In something of a political coup for her father, Matilda was betrothed to the German Emperor, Henry V, when she was only eight. They were married on 7th January 1114. She was twelve and he was thirty-two. Unfortunately there were no children and on the Emperor's death in 1125, Matilda was recalled to her father's court.

 

Matilda's only legitimate brother had been killed in the disastrous Wreck of the White Ship in late 1120 and she was now her father's only hope for the continuation of his dynasty. The barons swore allegiance to the young Princess and promised to make her queen after her father's death.
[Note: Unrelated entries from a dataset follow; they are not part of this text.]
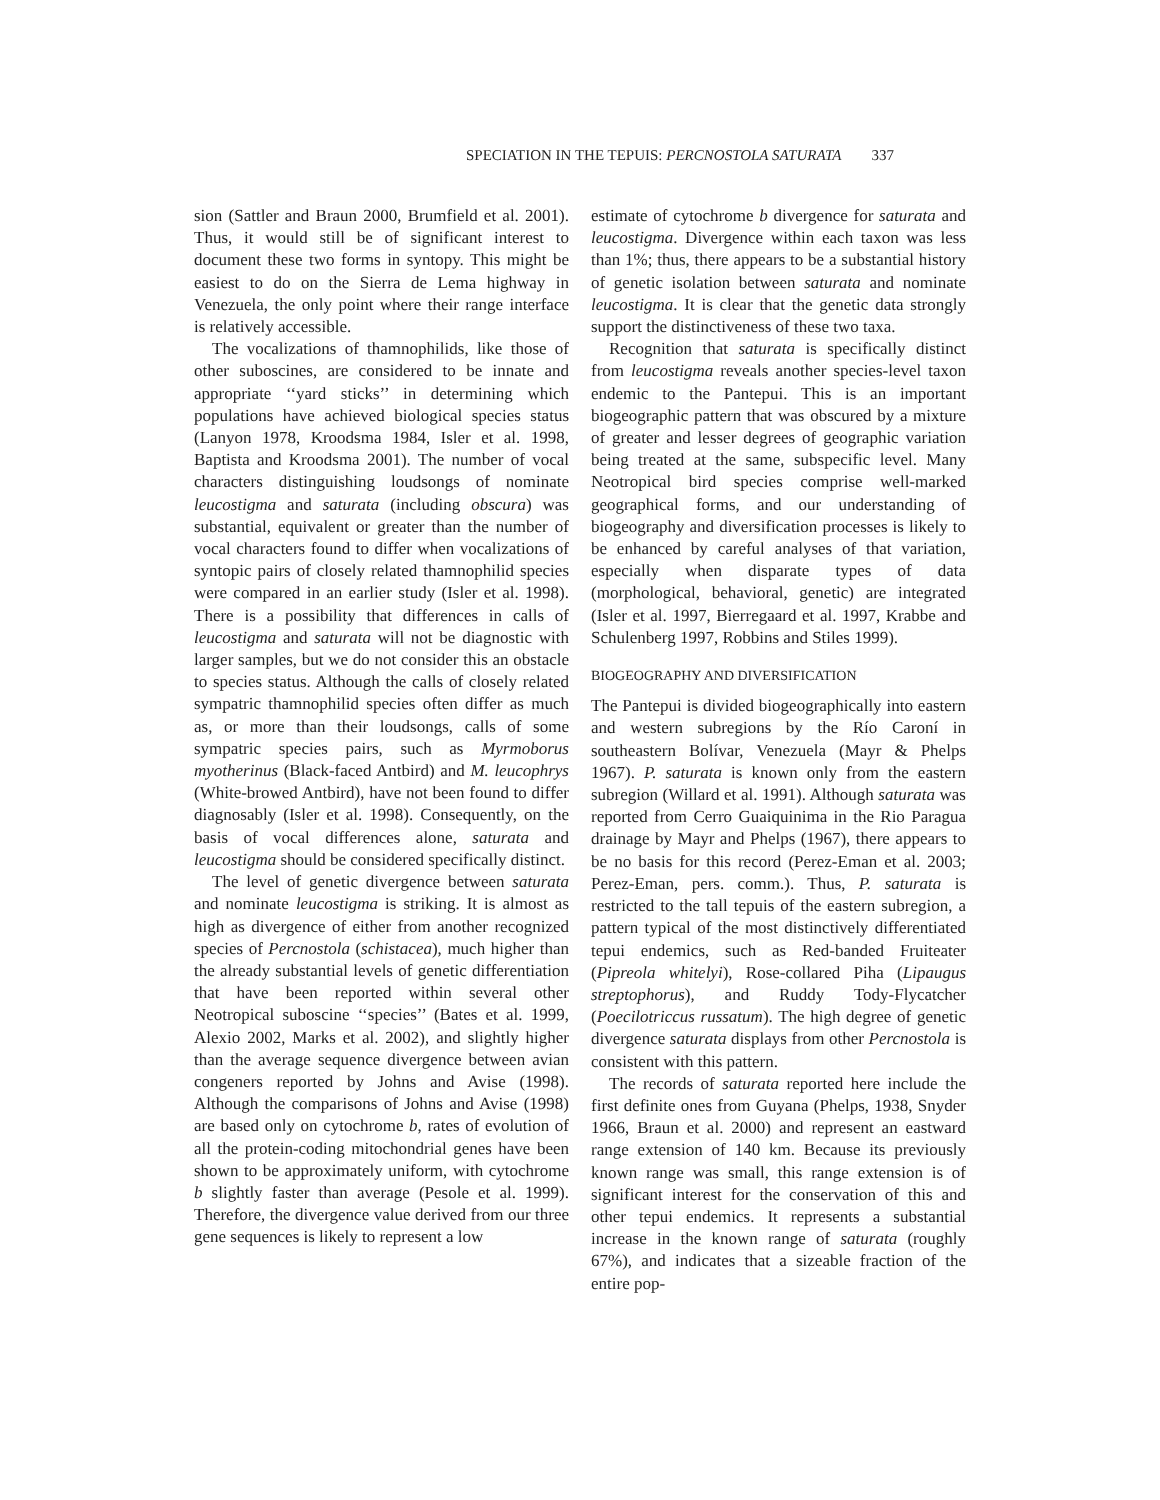SPECIATION IN THE TEPUIS: PERCNOSTOLA SATURATA 337
sion (Sattler and Braun 2000, Brumfield et al. 2001). Thus, it would still be of significant interest to document these two forms in syntopy. This might be easiest to do on the Sierra de Lema highway in Venezuela, the only point where their range interface is relatively accessible.
The vocalizations of thamnophilids, like those of other suboscines, are considered to be innate and appropriate ‘‘yard sticks’’ in determining which populations have achieved biological species status (Lanyon 1978, Kroodsma 1984, Isler et al. 1998, Baptista and Kroodsma 2001). The number of vocal characters distinguishing loudsongs of nominate leucostigma and saturata (including obscura) was substantial, equivalent or greater than the number of vocal characters found to differ when vocalizations of syntopic pairs of closely related thamnophilid species were compared in an earlier study (Isler et al. 1998). There is a possibility that differences in calls of leucostigma and saturata will not be diagnostic with larger samples, but we do not consider this an obstacle to species status. Although the calls of closely related sympatric thamnophilid species often differ as much as, or more than their loudsongs, calls of some sympatric species pairs, such as Myrmoborus myotherinus (Black-faced Antbird) and M. leucophrys (White-browed Antbird), have not been found to differ diagnosably (Isler et al. 1998). Consequently, on the basis of vocal differences alone, saturata and leucostigma should be considered specifically distinct.
The level of genetic divergence between saturata and nominate leucostigma is striking. It is almost as high as divergence of either from another recognized species of Percnostola (schistacea), much higher than the already substantial levels of genetic differentiation that have been reported within several other Neotropical suboscine ‘‘species’’ (Bates et al. 1999, Alexio 2002, Marks et al. 2002), and slightly higher than the average sequence divergence between avian congeners reported by Johns and Avise (1998). Although the comparisons of Johns and Avise (1998) are based only on cytochrome b, rates of evolution of all the protein-coding mitochondrial genes have been shown to be approximately uniform, with cytochrome b slightly faster than average (Pesole et al. 1999). Therefore, the divergence value derived from our three gene sequences is likely to represent a low
estimate of cytochrome b divergence for saturata and leucostigma. Divergence within each taxon was less than 1%; thus, there appears to be a substantial history of genetic isolation between saturata and nominate leucostigma. It is clear that the genetic data strongly support the distinctiveness of these two taxa.
Recognition that saturata is specifically distinct from leucostigma reveals another species-level taxon endemic to the Pantepui. This is an important biogeographic pattern that was obscured by a mixture of greater and lesser degrees of geographic variation being treated at the same, subspecific level. Many Neotropical bird species comprise well-marked geographical forms, and our understanding of biogeography and diversification processes is likely to be enhanced by careful analyses of that variation, especially when disparate types of data (morphological, behavioral, genetic) are integrated (Isler et al. 1997, Bierregaard et al. 1997, Krabbe and Schulenberg 1997, Robbins and Stiles 1999).
BIOGEOGRAPHY AND DIVERSIFICATION
The Pantepui is divided biogeographically into eastern and western subregions by the Río Caroní in southeastern Bolívar, Venezuela (Mayr & Phelps 1967). P. saturata is known only from the eastern subregion (Willard et al. 1991). Although saturata was reported from Cerro Guaiquinima in the Rio Paragua drainage by Mayr and Phelps (1967), there appears to be no basis for this record (Perez-Eman et al. 2003; Perez-Eman, pers. comm.). Thus, P. saturata is restricted to the tall tepuis of the eastern subregion, a pattern typical of the most distinctively differentiated tepui endemics, such as Red-banded Fruiteater (Pipreola whitelyi), Rose-collared Piha (Lipaugus streptophorus), and Ruddy Tody-Flycatcher (Poecilotriccus russatum). The high degree of genetic divergence saturata displays from other Percnostola is consistent with this pattern.
The records of saturata reported here include the first definite ones from Guyana (Phelps, 1938, Snyder 1966, Braun et al. 2000) and represent an eastward range extension of 140 km. Because its previously known range was small, this range extension is of significant interest for the conservation of this and other tepui endemics. It represents a substantial increase in the known range of saturata (roughly 67%), and indicates that a sizeable fraction of the entire pop-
She herself needed heirs though and in April 1127, Matilda found herself obliged to marry Prince Geoffrey of Anjou and Maine (the future Geoffrey V, Count of those Regions). He was thirteen, she twenty-three. It is thought that the two never got on. However, despite this unhappy situation they had had three sons in four years.

 

Being absent in Anjou at the time of her father's death on 1st December 1135, possibly due to pregnancy, Matilda was not in much of a position to take up the throne which had been promised her and she quickly lost out to her fast-moving cousin, Stephen. With her husband, she attempted to take Normandy. With encouragement from supporters in England though, it was not long before Matilda invaded her rightful English domain and so began a long-standing Civil War from the powerbase of her half-brother, Robert of Gloucester, in the West Country.

 

After three years of armed struggle, she at last gained the upper hand at the Battle of Lincoln, in February 1141, where King Stephen was captured. However, despite being declared Queen or "Lady of the English" at Winchester and winning over Stephen's brother, Henry of Blois, the powerful Bishop of Winchester, Matilda alienated the citizens of London with her arrogant manner. She failed to secure her coronation and the Londoners joined a renewed push from Stephen's Queen and laid siege to the Empress in Winchester. She managed to escape to the West, but while commanding her rearguard, her brother was captured by the enemy.

 

Matilda was obliged to swap Stephen for Robert on 1st November 1141. Thus the King soon reimposed his Royal authority. In 1148, after the death of her half-brother, Matilda finally returned to Normandy, leaving her son, who, in 1154, would become Henry II, to fight on in England. She died at Rouen on 10th September 1169 and was buried in Fontevrault Abbey, though some of her entrails may possibly have been later interred in her father's foundation at Reading Abbey.